§ **EXCERPT PROVIDED**:
============================================================
Page 1 of 1

Web Crawler

Posted: Thu Apr 15, 2010 8:57 pm
by kanen
Has anyone written a web crawler in newLISP?

I have looked, but cannot find such a beast.

Any pointers would be greatly appreciated.

Re: Web Crawler

Posted: Thu Apr 15, 2010 9:32 pm
by cormullion
I'd start looking here...

Re: Web Crawler

Posted: Sat Apr 17, 2010 9:02 am
by Fritz
kanen wrote:Has anyone written a web crawler in newLISP?
I have written later in 2009 some kind of crawler to gather information from one big goverment site.

Pretty simple thing, just several hundreds lines of code, "cgi.lsp" + regular expressions + lots of cookie romp. If you are going to make crawler without cookie, I think, simple crawler can be developed in one evening.

Re: Web Crawler

Posted: Sat Apr 17, 2010 2:54 pm
by kanen
I had forgotten, after using Ruby and Python (and, of course, C) for a few years, just how fetching awesome newLISP is.

I did indeed write the simple crawler in one evening and it turns out to be quite fast.
Fritz wrote:
kanen wrote:Has anyone written a web crawler in newLISP?
============================================================
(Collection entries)

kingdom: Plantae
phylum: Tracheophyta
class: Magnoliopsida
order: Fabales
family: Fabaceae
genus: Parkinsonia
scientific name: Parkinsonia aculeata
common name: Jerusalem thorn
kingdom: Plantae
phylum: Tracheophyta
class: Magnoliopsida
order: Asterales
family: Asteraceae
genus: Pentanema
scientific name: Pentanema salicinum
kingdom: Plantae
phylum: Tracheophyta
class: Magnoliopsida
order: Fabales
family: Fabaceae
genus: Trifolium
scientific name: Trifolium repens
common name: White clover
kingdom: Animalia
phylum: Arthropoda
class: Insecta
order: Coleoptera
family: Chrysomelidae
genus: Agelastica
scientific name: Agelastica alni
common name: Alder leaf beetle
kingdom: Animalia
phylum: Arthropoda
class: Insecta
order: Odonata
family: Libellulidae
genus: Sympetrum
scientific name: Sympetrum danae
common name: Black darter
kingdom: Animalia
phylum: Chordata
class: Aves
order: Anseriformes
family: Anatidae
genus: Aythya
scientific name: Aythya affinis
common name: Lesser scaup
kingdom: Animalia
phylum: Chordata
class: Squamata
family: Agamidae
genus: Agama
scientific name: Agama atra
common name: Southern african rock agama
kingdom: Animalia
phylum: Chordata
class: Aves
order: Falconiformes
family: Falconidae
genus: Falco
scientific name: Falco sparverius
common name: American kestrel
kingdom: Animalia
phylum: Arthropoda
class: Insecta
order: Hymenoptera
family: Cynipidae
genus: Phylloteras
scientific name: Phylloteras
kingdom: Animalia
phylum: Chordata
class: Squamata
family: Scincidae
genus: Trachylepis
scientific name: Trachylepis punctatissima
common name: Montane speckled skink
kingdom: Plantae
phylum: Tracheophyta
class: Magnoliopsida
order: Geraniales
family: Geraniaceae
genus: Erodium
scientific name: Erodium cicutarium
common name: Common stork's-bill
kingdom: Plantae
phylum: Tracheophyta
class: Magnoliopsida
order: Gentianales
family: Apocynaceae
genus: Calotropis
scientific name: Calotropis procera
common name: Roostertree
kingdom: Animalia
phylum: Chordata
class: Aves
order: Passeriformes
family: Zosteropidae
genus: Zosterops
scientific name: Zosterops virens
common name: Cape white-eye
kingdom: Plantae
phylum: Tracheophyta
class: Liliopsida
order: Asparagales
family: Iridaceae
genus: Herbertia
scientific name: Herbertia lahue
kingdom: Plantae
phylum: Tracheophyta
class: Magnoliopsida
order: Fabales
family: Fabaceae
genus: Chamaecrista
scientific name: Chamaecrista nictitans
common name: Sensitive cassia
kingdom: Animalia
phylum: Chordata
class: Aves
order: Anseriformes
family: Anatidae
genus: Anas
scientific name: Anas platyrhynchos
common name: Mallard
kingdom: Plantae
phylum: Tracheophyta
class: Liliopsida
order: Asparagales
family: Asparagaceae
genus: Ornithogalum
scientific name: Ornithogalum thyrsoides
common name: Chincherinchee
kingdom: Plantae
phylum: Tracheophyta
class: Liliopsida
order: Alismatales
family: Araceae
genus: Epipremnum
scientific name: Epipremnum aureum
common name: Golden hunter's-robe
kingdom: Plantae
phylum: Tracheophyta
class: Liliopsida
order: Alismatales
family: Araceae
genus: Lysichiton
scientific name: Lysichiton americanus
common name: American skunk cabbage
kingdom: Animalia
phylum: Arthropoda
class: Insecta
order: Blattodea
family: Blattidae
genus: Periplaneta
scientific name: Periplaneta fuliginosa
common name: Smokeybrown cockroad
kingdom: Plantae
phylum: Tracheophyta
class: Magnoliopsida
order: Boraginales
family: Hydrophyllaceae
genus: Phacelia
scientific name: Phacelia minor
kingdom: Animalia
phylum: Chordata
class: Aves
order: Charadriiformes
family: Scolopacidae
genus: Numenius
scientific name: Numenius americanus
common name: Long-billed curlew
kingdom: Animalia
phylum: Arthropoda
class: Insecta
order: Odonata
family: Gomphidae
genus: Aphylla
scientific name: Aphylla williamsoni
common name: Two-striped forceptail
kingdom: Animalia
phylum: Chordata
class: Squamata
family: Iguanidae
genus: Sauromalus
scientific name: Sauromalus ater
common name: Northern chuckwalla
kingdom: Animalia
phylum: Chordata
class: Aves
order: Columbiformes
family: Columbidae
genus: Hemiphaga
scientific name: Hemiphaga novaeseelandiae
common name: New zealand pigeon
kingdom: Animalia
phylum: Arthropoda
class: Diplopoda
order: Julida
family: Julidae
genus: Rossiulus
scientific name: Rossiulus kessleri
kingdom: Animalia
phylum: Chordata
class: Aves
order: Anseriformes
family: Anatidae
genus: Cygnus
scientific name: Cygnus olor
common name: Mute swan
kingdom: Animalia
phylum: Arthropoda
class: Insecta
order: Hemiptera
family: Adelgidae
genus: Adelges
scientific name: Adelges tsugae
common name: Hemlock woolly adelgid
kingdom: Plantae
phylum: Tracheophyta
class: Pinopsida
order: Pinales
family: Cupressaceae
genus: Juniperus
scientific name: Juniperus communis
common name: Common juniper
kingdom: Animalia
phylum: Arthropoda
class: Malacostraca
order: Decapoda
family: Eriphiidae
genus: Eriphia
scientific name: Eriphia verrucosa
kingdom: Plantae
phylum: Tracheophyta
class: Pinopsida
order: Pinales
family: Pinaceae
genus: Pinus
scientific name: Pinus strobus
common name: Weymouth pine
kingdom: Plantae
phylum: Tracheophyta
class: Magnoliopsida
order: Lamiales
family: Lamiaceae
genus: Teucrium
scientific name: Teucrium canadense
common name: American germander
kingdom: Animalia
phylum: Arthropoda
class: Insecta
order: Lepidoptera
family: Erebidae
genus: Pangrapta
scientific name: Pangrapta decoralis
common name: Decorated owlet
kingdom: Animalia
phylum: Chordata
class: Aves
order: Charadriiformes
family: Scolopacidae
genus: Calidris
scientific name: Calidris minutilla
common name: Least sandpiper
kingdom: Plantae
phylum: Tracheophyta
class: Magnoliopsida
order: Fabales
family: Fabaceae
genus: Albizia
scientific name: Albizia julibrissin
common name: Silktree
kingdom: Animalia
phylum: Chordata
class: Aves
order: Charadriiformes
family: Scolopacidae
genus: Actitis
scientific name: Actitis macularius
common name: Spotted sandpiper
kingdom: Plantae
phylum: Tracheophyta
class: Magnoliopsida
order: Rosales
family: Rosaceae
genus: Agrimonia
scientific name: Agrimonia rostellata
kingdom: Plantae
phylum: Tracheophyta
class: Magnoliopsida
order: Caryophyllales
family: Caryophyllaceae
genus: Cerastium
============================================================
§ **WHAT TO DO**:
A: In the web crawler forum thread, how long did kanen take to write the simple crawler?
B: Pick up the newLISP web crawler forum thread right after its last line and keep writing.

§ **ANSWERS FOR THIS EXERCISE**:
A: One evening.

B:
I have written later in 2009 some kind of crawler to gather information from one big goverment site.

Pretty simple thing, just several hundreds lines of code, "cgi.lsp" + regular expressions + lots of cookie romp. If you are going to make crawler without cookie, I think, simple crawler can be developed in one evening.

Re: Web Crawler

Posted: Wed Apr 28, 2010 6:01 am
by hilti
Hi Kanen

I wrote some simple tools for analysing websites in newLISP and used CURL for fetching urls, because (get-url) doesn't support "https". You can simple invoke CURL by the exec function.

Then using SXML for parsing the returned HTML would be the easiest.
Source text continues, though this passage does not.